I took my ten and sixteen year old sons the other night for a sneak preview of The Hobbit. One was sick-- he sat and sniffled through the entire film. I kept thinking that if he didn't want to see this movie so badly, he'd be home in bed. But he soldiered through. And so did I. (The movie was three hours long.)
I'm not a big Tolkien-ite. (Is that a word?) But my husband is. And he's passed that onto our male children. So there was no question that some faction of our family would see this newest Tolkien installment asap. They were super happy when dear old mom got them the chance to see the movie early.
Here are some random thoughts about the film for those of you considering it as potential for your weekend entertainment. (Our weekend entertainment is getting a puppy. Don't be jealous.)

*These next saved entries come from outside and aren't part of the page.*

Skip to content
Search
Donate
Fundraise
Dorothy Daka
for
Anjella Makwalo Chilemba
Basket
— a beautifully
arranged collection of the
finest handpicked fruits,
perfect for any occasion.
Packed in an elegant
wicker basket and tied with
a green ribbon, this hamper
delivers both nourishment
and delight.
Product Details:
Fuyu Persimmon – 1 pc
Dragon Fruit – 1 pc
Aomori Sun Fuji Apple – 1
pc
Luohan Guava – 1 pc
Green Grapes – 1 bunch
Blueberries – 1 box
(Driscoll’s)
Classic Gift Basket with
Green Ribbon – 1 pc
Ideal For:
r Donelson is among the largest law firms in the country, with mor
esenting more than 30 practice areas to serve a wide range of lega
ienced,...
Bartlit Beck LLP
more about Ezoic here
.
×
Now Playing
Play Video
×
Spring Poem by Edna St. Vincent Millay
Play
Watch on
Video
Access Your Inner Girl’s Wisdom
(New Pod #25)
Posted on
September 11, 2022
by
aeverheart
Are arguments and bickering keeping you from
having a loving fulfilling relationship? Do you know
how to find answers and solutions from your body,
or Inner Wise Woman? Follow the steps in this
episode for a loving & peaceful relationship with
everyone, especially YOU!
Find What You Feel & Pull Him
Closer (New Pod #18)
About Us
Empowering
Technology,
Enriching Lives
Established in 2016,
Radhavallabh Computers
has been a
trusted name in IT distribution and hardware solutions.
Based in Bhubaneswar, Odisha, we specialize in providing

- There is a lot of fighting. A lot. People get arms cut off, heads cut off, stabbed, etc. But, as my sons pointed out, there was nearly no blood. "It's only violent if there's blood, mom." Consider me educated. The boys thought all the fighting was "cool." Boys like fighting and are not, apparently, bothered by it like their mothers are. There is little to no language and no boy/girl stuff at all. And I loved finding all the spiritual symbolism. Good and evil are definitely portrayed as such.

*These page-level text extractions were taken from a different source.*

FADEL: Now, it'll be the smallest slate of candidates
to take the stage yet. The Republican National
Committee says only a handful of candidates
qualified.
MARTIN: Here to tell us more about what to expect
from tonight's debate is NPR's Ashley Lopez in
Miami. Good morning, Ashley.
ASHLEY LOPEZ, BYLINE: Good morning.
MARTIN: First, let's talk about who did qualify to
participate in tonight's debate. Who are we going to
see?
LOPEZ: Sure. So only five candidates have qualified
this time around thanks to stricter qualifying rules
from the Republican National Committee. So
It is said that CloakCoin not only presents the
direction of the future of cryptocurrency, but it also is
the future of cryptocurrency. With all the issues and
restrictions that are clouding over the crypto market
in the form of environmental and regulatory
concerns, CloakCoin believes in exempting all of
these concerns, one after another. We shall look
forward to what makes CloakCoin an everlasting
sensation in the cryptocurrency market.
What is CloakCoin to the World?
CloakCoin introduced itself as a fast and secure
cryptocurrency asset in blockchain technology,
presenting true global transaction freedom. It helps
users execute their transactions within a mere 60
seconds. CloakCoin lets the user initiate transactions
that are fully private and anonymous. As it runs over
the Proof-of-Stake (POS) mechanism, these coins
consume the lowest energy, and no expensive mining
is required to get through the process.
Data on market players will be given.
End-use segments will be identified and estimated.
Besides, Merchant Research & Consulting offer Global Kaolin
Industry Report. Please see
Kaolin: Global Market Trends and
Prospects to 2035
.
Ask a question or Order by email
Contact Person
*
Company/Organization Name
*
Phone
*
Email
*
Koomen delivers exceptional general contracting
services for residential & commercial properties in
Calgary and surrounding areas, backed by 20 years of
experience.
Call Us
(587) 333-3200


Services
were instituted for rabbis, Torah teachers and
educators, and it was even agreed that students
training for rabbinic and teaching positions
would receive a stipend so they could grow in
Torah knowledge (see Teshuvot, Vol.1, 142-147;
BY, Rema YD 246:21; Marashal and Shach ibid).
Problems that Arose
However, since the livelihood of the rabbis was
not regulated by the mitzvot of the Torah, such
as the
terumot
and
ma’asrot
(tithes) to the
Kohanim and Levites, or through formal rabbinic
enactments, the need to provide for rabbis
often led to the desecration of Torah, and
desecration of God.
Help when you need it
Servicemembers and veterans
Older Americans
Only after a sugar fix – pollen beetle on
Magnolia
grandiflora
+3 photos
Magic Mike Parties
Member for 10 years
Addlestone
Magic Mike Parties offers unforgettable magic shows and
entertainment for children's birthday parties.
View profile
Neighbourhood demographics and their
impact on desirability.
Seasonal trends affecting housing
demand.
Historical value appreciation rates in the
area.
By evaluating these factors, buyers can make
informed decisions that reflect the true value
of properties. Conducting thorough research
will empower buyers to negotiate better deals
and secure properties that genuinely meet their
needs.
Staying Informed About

- The movie is basically a series of nail-biting scenes. Don't get too comfortable when the little rest breaks happen. They don't last long.
- There are some really gross characters. The king of the Orcs comes to mind. The Pale Orc who rides a particularly angry wolf. And of course creepy Gollum who, as my 16yo son so aptly described "looks like a homicidal cancer patient."

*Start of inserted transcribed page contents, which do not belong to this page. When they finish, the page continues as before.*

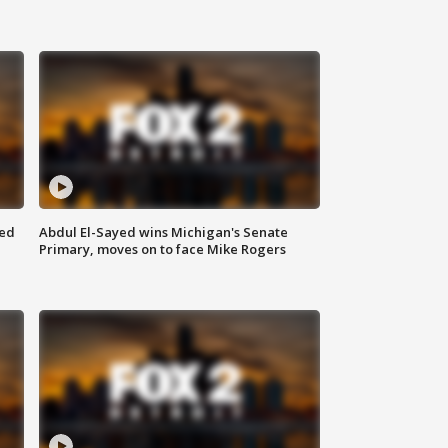
eed
Abdul El-Sayed wins Michigan's Senate
Primary, moves on to face Mike Rogers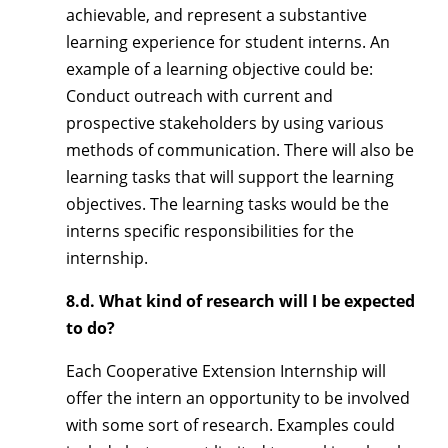
achievable, and represent a substantive
learning experience for student interns. An
example of a learning objective could be:
Conduct outreach with current and
prospective stakeholders by using various
methods of communication. There will also be
learning tasks that will support the learning
objectives. The learning tasks would be the
interns specific responsibilities for the
internship.
8.d. What kind of research will I be expected
to do?
Each Cooperative Extension Internship will
offer the intern an opportunity to be involved
with some sort of research. Examples could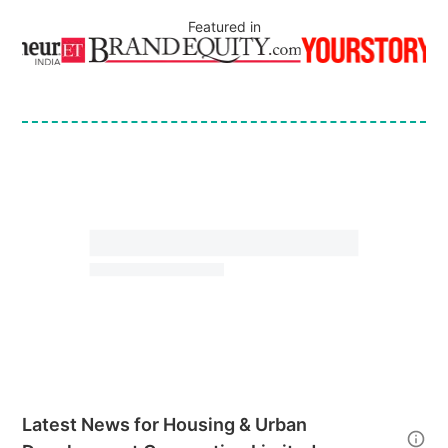
Featured in
Latest News for
Housing & Urban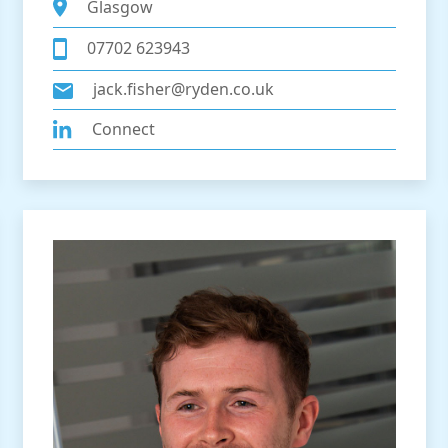
Glasgow
07702 623943
jack.fisher@ryden.co.uk
Connect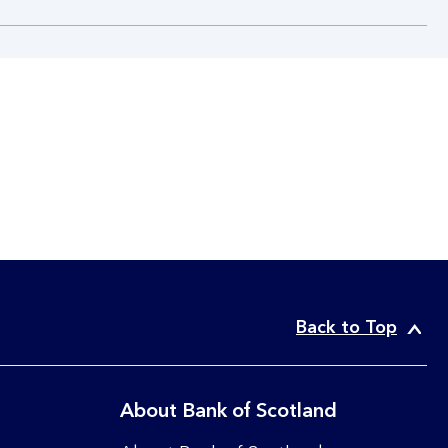
Back to Top
About Bank of Scotland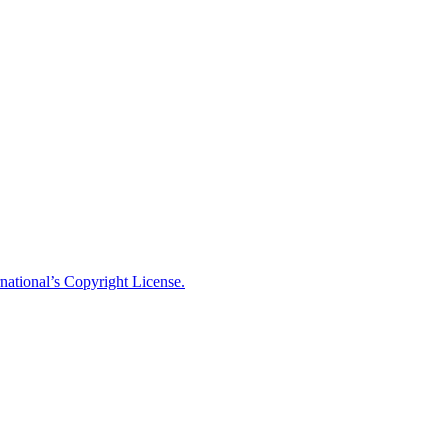
national’s Copyright License.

- As a storyteller, I really loved the beginning of the movie, before Bilbo sets off on his adventure. Most storytellers know that you have to show the character in their ordinary lives, then have them receive a "call to adventure," a time when life as they know it ends and they are faced with a choice. As Bilbo asks about the quest he is invited on, "Will I return?"
When he and Gandalf have their little chat about whether or not he should accept their invitation to join the quest, you can't help but put yourself in Bilbo's place. We all have our armchair, our books, our cozy little home that we never want to leave. But, as Gandalf tells Bilbo, "The world is not in your maps and books. The world is OUT THERE (pointing to the window)." Gandalf calls out in Bilbo that longing for adventure that he had buried, knowing that if he can ignite it he will have his burglar. And as Bilbo makes his choice, something in all of us does too.
- The day after I saw the movie, I heard U2's song New Year's Day. The line "And gold is the reason for the wars we wage" jumped out at me as I thought about Smaug the Dragon and how his love of gold led to the destruction of the Dwarves' home. War was waged, and, from the looks of things, will continue to be waged for two more movies.
- I have never seen a movie where people fell off-- or nearly fell off-- mountains/cliffs/high places so much.
- The ending kind of sneaks up on you. Don't be surprised like I was.
- And finally, I love Martin Freeman. Loved him in Love Actually. Really love him in Sherlock. And found he made this story much more entertaining. So glad he is Bilbo. He's well suited for it. I just hope that all this movie making doesn't get in the way of filming more episodes of Sherlock. My husband is dying to find out how Sherlock survived that fall!